◆ **Assigned task**: Look over the material for the string "Stores". Copy every line where it turns up.

== Segment start ==

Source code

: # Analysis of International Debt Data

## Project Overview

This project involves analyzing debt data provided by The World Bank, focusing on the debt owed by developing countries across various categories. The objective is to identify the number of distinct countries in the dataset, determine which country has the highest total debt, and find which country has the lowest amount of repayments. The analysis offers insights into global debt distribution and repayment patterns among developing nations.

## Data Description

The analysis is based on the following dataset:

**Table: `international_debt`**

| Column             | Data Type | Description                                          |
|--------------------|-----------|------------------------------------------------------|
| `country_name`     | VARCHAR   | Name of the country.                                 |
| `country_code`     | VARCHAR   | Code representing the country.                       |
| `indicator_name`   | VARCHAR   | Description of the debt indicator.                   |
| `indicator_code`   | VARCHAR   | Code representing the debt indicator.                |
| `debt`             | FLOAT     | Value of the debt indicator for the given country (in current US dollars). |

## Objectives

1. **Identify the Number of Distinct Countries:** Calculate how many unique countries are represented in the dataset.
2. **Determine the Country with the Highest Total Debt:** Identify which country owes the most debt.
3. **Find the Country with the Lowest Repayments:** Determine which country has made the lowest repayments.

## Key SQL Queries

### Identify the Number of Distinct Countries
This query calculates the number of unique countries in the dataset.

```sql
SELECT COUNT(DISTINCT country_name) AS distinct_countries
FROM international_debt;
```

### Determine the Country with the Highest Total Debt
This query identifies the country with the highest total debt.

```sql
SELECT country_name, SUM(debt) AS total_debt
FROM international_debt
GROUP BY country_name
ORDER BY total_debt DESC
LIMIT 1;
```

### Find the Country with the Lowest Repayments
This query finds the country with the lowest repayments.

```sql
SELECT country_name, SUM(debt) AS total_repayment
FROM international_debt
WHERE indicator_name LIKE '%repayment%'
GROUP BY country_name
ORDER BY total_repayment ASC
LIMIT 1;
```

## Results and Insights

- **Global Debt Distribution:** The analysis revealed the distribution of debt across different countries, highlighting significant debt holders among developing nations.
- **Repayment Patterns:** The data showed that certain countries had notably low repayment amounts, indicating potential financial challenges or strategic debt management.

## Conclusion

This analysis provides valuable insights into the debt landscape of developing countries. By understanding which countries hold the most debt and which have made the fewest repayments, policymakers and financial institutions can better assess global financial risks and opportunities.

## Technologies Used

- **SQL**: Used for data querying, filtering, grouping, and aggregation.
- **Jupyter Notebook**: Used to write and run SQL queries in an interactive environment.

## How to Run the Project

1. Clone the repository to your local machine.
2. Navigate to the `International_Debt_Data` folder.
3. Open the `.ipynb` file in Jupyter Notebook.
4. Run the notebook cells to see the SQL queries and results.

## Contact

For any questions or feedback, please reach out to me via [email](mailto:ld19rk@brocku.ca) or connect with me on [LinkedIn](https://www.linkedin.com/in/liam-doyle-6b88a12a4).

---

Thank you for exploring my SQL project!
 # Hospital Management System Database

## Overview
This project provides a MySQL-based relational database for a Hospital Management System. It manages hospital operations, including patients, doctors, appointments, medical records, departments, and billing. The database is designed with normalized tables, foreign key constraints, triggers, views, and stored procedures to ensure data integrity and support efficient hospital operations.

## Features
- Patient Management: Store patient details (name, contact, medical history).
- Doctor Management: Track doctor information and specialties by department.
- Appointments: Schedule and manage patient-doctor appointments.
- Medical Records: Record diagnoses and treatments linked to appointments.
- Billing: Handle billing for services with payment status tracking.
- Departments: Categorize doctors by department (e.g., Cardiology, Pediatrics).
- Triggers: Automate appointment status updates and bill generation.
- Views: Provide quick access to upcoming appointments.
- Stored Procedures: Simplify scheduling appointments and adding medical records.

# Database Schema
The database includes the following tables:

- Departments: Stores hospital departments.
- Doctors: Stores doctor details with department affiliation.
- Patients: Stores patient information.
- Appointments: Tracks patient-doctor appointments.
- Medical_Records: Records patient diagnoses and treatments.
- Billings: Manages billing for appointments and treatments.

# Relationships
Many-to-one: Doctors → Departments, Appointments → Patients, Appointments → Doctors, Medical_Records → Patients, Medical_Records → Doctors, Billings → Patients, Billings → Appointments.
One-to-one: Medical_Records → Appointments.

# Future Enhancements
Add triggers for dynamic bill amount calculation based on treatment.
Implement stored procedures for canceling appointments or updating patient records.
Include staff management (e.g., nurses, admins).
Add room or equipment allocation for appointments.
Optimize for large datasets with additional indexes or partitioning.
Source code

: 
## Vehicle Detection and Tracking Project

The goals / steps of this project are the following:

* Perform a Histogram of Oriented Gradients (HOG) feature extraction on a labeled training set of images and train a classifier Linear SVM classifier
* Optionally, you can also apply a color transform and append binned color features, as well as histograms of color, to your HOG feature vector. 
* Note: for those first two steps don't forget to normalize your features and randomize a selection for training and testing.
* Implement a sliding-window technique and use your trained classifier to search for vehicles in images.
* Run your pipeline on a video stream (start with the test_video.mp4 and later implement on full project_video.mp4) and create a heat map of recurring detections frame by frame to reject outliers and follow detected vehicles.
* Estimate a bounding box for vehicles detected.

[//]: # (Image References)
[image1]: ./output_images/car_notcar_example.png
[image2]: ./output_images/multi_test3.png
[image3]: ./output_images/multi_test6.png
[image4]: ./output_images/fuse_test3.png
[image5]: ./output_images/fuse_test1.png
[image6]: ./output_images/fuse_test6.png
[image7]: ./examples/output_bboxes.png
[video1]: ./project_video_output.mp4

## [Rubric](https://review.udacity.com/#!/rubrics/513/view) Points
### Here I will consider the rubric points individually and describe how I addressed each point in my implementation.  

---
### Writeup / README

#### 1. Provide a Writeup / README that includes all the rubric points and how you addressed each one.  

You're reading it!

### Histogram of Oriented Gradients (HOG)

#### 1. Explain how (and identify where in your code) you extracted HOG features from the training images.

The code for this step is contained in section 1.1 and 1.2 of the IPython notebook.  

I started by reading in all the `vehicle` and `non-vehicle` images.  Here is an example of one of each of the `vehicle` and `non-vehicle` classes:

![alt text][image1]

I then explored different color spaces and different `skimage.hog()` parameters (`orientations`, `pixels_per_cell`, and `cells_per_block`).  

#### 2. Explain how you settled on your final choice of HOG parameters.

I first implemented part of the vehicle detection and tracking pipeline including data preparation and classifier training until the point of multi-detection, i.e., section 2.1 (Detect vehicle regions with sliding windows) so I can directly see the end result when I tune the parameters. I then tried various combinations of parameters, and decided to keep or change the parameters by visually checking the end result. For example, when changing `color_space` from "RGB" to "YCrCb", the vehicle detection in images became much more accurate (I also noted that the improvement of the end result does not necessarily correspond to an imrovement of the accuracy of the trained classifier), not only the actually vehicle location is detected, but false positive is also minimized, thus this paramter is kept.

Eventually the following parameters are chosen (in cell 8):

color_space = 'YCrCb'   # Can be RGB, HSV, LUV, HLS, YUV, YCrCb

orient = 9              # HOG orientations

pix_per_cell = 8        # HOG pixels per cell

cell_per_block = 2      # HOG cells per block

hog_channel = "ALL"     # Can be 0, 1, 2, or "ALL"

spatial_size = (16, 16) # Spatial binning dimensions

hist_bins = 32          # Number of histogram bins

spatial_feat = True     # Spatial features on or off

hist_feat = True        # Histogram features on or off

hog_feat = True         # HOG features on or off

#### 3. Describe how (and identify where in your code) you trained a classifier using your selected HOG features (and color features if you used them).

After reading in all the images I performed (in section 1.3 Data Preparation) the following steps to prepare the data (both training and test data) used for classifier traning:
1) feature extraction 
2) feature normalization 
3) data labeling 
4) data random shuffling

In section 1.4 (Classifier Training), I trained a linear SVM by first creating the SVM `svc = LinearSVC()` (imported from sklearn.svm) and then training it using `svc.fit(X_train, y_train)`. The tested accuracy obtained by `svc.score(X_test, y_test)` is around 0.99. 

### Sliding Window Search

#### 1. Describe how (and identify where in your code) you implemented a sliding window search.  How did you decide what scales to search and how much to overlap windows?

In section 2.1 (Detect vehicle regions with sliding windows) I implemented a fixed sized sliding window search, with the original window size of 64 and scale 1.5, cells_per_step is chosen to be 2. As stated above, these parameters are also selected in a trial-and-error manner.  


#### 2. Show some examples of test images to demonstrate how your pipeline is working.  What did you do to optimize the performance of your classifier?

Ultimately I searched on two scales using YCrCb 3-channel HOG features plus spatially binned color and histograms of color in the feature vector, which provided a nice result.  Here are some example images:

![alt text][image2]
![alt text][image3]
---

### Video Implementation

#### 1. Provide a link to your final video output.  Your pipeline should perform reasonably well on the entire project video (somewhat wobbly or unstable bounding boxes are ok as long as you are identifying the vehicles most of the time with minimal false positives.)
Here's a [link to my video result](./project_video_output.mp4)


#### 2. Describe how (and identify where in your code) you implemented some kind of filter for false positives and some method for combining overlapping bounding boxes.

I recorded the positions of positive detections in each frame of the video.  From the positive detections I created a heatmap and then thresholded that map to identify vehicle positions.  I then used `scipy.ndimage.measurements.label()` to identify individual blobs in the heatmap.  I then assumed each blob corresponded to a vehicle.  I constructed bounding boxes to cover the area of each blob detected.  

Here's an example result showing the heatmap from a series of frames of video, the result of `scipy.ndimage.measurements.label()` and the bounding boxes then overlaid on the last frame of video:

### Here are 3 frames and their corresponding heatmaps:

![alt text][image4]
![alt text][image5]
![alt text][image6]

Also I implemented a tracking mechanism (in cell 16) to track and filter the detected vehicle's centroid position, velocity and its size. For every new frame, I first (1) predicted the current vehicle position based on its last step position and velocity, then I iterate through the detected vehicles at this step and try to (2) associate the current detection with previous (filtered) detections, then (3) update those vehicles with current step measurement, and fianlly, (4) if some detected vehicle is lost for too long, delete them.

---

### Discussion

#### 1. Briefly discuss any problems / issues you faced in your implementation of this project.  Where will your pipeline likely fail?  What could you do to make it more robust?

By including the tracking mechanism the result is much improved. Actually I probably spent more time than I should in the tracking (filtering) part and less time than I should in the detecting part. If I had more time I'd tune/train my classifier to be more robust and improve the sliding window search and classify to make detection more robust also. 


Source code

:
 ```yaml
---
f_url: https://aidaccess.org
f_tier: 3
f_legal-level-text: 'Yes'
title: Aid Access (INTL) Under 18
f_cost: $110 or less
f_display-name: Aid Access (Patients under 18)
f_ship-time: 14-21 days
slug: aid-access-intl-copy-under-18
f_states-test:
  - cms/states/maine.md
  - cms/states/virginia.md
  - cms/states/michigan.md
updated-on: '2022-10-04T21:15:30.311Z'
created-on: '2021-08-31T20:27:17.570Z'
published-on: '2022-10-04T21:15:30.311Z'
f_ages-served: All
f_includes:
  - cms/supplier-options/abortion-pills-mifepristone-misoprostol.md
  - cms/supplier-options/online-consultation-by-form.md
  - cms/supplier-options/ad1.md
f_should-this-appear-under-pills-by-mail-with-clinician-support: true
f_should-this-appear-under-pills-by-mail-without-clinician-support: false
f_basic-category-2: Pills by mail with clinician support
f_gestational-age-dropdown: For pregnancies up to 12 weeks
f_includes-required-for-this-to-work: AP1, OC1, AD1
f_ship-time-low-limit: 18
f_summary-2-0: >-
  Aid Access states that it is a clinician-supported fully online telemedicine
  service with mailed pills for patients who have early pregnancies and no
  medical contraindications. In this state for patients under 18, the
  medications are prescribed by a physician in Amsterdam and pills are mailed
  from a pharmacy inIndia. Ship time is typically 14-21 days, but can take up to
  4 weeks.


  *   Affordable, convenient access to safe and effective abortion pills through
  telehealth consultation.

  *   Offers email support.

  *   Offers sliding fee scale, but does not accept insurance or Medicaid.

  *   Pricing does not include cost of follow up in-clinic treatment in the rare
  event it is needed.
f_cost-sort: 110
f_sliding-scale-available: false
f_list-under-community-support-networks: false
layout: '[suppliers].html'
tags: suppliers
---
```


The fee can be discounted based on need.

== Segment end ==

◆ **Reply**:
- Departments: Stores hospital departments.
- Doctors: Stores doctor details with department affiliation.
- Patients: Stores patient information.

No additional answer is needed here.